Infosys' settlement move with SEBI fine: Mohandas Pai
The Infosys' move to settle with Securities and Exchange Board of India (SEBI) the alleged disclosure lapses involving a severance pact is "perfectly fine", the company's former chief financial officer, T V Mohandas Pai, said today.
He disagreed with the whistleblower who has reportedly asked the market regulator SEBI to prosecute the IT giant's management and the Board.
"Settlement is a normal process. Anybody can file for settlement consent decree from SEBI. There are very clear norms. SEBI can do it; it's SEBI's prerogative," Pai said.
On the whistleblower asking SEBI to prosecute the management as well as the board, he said, "That should be ignored. Consent order is fine. SEBI knows what to do best; leave it to SEBI."
The chairman of Aarin Capital and also Manipal Global Education Services stressed that consent decrees are a very normal part of any capital market.

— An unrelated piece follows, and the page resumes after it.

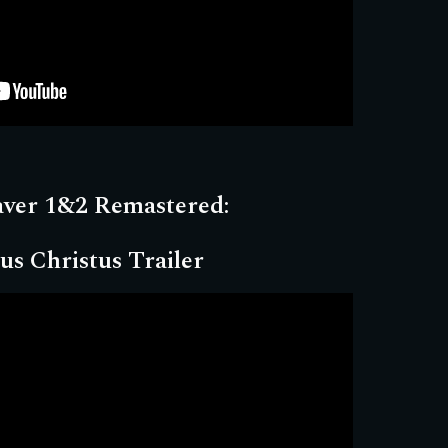
aver 1&2 Remastered:
us Christus Trailer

"It happens all the time in the US. It happens in all capital markets because some things are difficult to prove; companies don't want to go through ordeal of a regulatory action," he said.
"In capital markets all over the world, companies (do) file for consent so they get over any regulatory action where there is no fraud, misrepresentation or criminality," he said.
"So, there is no criminality and deliberateness. It's perfectly fine for the company to file consent," Pai said, adding that the matter in Infosys' case relates to lack of adequate and proper disclosure.
The whistleblower has argued that a settlement was similar to "backdoor agreement", and if Infosys is allowed to do so, then "no whistleblower in future will take the pain to expose any malpractices in the corporate sector".
The Bengaluru-headquartered company last week filed the application with SEBI to settle the issues around severance agreement with ex-CFO Rajiv Bansal.
The settlement applications for violation of disclosure norms typically involve payment of a financial penalty to avoid punishment in case allegations are proved right at a later stage.